At a high level, 3Leaf's DDC product line virtualizes and aggregates computing hardware across multiple platforms. A fully racked DDC rack operates as a single computer with 192 cores and 1TB of RAM. To provision a server, you select the number of cores, the amount of RAM and the required I/O. For example, an application that requires more memory than is available in a single server can access RAM  on other hardware.

Consider that a DDC-Server configured with 1TB of shared memory, 192 cores of AMD processors at 2.8 GHz and 8TB of storage, all connected via an InfiniBand switch and complete with cables, Linux OS and DDC-Pool software lists for $250,000.  A DDC-Server with 256GB of shared memory, 96 cores of AMD Istanbul processors at 2.4 GHz, 4TB of storage with an InfiniBand switch, cables, Linux OS and DDC-Pool software is listed at $99,000.  
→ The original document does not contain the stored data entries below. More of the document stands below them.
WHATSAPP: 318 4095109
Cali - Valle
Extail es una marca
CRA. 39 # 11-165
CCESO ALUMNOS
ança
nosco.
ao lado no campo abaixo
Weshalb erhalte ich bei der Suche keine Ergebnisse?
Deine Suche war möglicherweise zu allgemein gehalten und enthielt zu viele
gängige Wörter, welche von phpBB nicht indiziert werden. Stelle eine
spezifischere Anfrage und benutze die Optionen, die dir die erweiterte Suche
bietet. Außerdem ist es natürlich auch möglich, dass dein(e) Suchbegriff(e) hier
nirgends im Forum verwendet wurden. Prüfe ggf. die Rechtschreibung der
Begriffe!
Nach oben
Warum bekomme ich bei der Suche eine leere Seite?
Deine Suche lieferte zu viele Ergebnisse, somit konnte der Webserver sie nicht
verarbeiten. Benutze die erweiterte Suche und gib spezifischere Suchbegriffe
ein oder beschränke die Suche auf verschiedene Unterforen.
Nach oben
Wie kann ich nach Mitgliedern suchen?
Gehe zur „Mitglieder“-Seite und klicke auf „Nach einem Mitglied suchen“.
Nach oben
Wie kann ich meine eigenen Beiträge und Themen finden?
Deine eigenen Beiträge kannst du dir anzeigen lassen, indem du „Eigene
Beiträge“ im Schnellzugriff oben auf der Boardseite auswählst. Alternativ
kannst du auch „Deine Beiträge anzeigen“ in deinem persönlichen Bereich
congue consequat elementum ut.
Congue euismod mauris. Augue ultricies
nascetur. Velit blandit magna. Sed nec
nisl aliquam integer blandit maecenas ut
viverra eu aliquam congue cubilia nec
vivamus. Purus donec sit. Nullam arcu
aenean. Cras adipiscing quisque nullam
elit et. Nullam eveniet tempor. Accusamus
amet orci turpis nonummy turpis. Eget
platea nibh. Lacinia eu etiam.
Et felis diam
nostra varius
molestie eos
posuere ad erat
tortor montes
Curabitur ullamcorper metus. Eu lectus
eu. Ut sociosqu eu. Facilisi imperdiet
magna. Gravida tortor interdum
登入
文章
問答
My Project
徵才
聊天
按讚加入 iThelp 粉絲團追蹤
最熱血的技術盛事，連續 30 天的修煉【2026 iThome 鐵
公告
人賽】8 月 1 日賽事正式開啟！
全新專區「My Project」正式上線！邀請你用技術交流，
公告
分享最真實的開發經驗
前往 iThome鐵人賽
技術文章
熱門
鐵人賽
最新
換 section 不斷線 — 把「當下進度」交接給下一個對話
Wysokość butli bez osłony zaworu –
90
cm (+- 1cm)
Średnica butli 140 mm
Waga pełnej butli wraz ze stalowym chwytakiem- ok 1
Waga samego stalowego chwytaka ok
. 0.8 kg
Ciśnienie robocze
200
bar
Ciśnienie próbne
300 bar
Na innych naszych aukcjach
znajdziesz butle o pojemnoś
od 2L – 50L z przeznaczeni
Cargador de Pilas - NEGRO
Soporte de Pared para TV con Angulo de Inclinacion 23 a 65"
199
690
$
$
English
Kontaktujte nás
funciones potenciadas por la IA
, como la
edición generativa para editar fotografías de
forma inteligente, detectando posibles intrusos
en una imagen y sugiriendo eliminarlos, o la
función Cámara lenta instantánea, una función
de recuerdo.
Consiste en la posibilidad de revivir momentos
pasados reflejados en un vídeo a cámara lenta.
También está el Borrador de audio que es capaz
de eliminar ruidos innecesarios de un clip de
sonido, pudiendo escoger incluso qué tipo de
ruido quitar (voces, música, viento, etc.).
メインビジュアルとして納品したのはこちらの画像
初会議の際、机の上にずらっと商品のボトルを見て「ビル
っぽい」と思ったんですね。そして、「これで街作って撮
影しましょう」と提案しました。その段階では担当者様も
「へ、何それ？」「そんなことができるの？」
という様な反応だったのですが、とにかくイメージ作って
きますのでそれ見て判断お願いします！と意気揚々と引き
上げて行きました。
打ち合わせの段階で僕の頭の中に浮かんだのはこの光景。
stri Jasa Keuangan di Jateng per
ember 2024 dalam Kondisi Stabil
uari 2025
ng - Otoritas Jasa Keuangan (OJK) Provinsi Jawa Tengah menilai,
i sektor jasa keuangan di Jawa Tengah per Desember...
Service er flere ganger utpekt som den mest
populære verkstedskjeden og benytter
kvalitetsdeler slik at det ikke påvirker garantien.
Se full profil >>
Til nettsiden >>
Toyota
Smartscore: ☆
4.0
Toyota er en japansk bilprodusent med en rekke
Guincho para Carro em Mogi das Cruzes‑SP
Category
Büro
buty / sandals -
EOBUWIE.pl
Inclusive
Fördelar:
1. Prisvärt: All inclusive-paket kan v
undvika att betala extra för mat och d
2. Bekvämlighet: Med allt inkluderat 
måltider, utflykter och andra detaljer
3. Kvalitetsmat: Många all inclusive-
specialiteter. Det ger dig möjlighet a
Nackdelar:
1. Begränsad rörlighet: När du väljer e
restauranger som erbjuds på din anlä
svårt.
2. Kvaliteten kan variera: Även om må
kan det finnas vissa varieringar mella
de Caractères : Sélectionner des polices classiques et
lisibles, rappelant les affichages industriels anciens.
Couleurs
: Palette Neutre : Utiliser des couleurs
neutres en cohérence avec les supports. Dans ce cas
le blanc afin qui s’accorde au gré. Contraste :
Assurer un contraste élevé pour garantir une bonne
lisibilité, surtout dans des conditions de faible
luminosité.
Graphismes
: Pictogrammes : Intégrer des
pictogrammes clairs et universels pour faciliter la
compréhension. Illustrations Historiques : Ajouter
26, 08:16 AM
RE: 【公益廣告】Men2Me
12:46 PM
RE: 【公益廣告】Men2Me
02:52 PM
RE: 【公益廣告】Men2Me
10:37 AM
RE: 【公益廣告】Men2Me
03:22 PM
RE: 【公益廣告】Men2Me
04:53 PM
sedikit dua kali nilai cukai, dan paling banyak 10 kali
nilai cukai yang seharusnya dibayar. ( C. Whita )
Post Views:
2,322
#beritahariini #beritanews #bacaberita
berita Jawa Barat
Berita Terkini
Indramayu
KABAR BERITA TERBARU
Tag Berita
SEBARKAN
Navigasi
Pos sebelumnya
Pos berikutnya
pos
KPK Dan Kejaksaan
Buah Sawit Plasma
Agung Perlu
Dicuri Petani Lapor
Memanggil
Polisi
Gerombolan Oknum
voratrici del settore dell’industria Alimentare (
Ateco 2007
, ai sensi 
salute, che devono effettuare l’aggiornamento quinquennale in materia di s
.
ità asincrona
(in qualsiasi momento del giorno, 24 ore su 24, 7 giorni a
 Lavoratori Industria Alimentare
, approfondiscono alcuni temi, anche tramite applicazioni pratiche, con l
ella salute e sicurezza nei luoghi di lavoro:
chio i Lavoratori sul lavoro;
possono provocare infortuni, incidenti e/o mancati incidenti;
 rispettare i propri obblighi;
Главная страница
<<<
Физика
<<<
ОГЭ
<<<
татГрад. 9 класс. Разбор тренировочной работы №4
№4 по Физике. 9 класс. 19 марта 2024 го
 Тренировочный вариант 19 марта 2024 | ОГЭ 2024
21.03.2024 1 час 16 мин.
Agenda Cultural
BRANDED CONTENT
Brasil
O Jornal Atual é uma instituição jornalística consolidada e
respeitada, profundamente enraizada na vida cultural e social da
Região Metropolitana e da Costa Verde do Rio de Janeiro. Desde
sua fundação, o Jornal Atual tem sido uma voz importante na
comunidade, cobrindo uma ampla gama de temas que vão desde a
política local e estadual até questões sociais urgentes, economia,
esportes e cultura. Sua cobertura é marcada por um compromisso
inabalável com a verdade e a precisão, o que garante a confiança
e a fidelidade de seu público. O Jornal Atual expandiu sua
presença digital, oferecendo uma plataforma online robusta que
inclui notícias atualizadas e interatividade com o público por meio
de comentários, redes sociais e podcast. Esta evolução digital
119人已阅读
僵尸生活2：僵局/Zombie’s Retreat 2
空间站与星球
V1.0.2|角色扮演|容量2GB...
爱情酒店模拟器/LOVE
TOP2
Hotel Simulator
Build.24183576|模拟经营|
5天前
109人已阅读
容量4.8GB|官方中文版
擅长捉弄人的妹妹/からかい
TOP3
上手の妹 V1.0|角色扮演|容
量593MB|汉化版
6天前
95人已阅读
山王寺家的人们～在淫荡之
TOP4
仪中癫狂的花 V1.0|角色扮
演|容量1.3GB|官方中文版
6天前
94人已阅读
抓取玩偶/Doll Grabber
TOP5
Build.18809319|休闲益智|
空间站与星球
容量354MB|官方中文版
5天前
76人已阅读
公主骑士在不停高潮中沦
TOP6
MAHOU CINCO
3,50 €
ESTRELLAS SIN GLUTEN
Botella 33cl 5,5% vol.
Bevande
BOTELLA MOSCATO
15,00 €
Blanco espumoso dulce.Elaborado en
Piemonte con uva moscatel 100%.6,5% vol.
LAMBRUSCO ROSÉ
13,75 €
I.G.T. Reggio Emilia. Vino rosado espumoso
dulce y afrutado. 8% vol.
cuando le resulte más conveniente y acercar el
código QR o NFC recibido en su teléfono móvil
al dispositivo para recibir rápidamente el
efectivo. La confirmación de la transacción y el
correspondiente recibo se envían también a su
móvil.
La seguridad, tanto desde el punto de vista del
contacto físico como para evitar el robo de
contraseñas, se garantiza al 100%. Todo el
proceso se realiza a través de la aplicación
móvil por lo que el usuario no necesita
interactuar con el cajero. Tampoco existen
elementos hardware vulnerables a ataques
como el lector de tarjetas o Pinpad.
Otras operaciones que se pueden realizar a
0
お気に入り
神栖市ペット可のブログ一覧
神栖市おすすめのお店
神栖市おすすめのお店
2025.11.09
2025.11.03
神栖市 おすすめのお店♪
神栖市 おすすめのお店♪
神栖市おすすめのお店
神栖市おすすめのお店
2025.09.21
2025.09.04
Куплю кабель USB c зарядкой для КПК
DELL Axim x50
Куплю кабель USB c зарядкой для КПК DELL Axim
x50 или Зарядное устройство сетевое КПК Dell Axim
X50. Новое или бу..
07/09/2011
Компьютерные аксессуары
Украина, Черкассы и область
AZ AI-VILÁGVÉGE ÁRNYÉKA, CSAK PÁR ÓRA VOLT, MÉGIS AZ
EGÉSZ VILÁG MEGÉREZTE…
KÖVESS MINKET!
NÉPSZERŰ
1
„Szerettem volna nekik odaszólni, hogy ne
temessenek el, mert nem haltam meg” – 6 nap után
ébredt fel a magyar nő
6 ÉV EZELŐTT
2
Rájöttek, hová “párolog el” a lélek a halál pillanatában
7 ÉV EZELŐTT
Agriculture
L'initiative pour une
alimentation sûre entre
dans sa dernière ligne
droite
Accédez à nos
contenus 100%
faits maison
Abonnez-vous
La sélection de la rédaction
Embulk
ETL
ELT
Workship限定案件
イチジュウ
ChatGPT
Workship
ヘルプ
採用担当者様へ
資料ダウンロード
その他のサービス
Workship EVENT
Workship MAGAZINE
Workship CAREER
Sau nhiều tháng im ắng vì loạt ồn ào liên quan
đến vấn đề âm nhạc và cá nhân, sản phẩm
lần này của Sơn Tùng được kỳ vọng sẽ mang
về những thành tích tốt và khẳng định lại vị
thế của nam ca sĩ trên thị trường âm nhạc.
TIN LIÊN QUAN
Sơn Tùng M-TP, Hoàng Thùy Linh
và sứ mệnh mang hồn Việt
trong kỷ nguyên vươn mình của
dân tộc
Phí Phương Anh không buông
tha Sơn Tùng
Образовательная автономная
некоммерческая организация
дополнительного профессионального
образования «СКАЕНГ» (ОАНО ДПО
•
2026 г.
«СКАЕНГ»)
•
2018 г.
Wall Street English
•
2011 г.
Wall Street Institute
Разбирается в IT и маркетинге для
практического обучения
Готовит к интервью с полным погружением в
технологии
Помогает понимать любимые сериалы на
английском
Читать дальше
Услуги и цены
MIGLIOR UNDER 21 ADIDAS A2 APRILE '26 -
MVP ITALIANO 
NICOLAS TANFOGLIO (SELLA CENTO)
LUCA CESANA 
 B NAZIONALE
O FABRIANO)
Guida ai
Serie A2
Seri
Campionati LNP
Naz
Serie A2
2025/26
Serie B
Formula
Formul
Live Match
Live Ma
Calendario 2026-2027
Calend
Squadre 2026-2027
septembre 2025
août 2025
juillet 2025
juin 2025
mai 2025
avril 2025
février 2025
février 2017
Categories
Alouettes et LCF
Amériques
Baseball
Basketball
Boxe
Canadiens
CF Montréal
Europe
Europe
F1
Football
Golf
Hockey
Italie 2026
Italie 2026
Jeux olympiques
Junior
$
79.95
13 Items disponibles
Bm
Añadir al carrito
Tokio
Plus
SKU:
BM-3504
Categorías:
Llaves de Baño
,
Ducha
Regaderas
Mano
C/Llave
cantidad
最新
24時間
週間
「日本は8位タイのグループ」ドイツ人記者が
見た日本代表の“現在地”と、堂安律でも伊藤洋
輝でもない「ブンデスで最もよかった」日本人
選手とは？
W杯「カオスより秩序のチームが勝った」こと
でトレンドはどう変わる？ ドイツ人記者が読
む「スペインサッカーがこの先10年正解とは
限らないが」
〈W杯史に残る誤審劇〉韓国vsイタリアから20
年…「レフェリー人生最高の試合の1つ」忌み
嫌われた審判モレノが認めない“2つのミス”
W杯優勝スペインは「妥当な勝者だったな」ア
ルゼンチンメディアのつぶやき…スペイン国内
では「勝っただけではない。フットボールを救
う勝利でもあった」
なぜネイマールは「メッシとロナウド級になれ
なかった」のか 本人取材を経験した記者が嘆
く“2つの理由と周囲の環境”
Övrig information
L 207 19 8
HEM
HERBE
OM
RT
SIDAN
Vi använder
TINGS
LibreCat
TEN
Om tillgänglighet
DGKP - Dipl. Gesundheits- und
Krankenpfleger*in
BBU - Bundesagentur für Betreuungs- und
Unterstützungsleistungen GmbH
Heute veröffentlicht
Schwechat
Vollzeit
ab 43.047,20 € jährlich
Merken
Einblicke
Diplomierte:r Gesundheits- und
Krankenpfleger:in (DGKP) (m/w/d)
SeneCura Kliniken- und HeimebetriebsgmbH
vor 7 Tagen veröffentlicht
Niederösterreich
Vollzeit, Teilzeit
Three technologies come together to make this happen. Modern processors support nested page tables, which are a hardware memory management technology in the CPU that allows multiple virtual hosts to have the same view of RAM. 3Leaf leverages nested page tables and their custom ASIC to map memory across multiple computers. The servers are interconnected with a high throughput, low latency (approximately 100 nano seconds) Infiniband switch. Finally, native OS support for ACPI dynamically manages hardware resources.

Representatives from 3Leaf say that a similarly sized system from the likes of HP or IBM might run into the millions, but 3Leaf pricing starts at $99K because they use off the shelf parts for the hardware compared to specialized HPC equipment.